Take the necessary precautions

coronavirus-COVID-19-protections-for-senior-care-healthcare-industry

If you are a caregiver, you need to take the necessary precautions to avoid getting infected with the virus. These are some of the basic things you can do to stay safe:

  • Avoid crowds.
  • Use soap and water to wash your hands frequently, including before and after taking care of older adults. Don’t touch your face.
  • Sneeze or cough into your elbow or disposable tissue.
  • Clean surfaces that people touch frequently.
  • Clean the medical equipment that older people use, including wheelchairs, canes, handrails, and walkers.
  • Wearing masks at all times.

 

Maintain social distance

Older adults have a higher risk of contracting COVID-19. Therefore, it would help if you lowered the risk by limiting your interaction with them.

Limiting interactions doesn’t necessarily mean that you keep them isolated. Remember that loneliness can harm older adults’ mental health and immunity. 

Check on them now and then without necessarily interacting with them through calls and social media.

Use technology to keep in touch

We all know that it can get rather lonely during this period. With minimized physical interactions, older adults will likely feel lonely. It would help if you taught them how to use technology to stay in touch. You can do this by:

  • Showing them how to use tablets, laptops, and phones to video chat with their loved ones.
  • Install apps that automatically generate captions for those with hearing difficulties.
  • Encourage their loved ones to call, or video call older adults so that they don’t feel lonely.

 

Ensure they are vaccinated

COVID-19 vaccination plays a major role in reducing the risk of infection. The Center for Disease Control and Prevention recommends that older adults above 65 years of age get the COVID-19 vaccine. A recent peer reviewed study revealed that older adults who received the Moderna or Pfizer vaccine have a 94% reduced risk of being hospitalized due to complications related to the coronavirus.

According to the Centers for Disease Control and Prevention, the COVID-19 delta variant, spreads faster and causes more infections than the earlier variants. Those infected with the delta variant are at a higher risk of hospitalization and death.
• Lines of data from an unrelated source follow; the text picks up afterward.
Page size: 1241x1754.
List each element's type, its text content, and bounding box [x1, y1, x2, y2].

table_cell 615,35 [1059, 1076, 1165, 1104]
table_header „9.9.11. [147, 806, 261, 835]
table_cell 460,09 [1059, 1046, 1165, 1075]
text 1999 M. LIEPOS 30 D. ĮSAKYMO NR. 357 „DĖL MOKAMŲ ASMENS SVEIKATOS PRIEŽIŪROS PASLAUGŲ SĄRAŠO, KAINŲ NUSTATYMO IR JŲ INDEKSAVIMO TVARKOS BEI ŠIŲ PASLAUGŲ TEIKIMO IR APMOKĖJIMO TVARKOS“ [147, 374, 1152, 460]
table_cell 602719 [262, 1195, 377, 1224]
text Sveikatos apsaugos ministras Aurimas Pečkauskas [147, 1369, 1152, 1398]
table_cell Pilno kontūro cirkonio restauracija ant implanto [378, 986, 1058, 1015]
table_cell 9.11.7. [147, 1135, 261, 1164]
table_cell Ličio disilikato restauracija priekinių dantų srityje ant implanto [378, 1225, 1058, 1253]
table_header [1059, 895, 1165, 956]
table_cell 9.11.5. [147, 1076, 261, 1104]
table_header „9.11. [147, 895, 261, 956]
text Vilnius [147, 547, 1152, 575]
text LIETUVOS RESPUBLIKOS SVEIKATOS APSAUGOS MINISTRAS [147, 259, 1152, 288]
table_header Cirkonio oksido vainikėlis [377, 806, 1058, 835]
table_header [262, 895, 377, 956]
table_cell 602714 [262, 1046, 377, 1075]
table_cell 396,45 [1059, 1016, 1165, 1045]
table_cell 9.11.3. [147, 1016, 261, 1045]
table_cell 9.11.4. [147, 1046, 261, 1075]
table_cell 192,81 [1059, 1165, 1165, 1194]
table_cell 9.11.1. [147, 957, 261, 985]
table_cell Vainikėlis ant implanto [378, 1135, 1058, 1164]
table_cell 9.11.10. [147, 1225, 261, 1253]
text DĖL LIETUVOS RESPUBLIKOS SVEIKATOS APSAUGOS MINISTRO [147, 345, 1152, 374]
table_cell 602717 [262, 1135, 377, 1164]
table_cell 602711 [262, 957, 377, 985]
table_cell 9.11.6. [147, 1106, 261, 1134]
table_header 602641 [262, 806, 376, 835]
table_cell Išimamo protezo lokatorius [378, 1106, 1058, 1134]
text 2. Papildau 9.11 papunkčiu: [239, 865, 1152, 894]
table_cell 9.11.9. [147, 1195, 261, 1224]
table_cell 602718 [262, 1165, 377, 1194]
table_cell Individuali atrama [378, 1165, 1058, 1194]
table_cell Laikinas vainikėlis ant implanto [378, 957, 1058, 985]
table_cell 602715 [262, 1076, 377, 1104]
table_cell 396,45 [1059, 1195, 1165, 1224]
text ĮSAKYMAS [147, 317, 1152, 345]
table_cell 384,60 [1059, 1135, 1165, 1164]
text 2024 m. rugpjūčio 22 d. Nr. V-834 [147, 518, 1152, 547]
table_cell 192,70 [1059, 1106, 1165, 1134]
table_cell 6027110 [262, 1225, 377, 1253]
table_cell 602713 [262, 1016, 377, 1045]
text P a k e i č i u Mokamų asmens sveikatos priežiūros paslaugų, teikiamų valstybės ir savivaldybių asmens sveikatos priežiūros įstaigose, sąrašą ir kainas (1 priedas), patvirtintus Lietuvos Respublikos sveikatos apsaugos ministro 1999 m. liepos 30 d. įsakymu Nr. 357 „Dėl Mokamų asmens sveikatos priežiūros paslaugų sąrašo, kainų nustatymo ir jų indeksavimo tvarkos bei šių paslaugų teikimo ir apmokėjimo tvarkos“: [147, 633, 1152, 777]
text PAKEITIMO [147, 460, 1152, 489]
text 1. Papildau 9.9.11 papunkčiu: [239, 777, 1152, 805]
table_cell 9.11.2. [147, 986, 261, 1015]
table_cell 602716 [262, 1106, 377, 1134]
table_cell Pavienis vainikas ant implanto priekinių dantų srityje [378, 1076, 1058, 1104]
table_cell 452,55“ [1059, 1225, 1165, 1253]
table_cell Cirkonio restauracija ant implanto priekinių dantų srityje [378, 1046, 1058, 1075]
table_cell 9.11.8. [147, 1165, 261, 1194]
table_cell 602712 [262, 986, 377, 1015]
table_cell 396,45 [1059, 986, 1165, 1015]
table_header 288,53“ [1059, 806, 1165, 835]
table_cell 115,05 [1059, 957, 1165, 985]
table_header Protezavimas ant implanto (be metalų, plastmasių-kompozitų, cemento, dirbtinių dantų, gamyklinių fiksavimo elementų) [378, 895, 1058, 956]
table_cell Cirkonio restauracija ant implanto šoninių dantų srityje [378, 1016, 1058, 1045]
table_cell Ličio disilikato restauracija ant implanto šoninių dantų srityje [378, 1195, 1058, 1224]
Therefore, unvaccinated people should consider getting the vaccine as soon as possible. Fully vaccinated people are half as likely to contract the deadly delta variant. Additionally, they are less likely to infect other people.

Older adults should also consider getting booster shots to strengthen their immunity. This way, their immune system can more easily fight off infections.

coronavirus-COVID-19-vaccine-senior-care-nursing-home-assisted-living-residents-protection

 

Keep them occupied

It would be best to keep older adults entertained as they stay indoors. Buy them entertainment items like crossword books that will keep them occupied for an extended time. Stay away from board games since they involve a lot of contact. You could also keep them entertained with movies.

Monitor them for symptoms

It would be best if you always were on the lookout for any COVID-19 related symptoms. At the same time, tell seniors to inform you if they notice symptoms like shortness of breath, coughs, or fever. If they don’t have any symptoms, do not take them to the hospital. Minimize hospital visits as much as possible.

If the older adult has coronavirus symptoms, call a healthcare provider. Do not rush them to the ER unless the difficulty in breathing is severe. The healthcare provider will give you instructions on what to do next.

Conclusion

Seniors are at a higher risk of contracting the COVID-19 virus due to their weak immune systems, underlying conditions, and stress. Therefore, you must protect them at all times. Use the tips we have shared above to ensure that they stay healthy, happy, and entertained.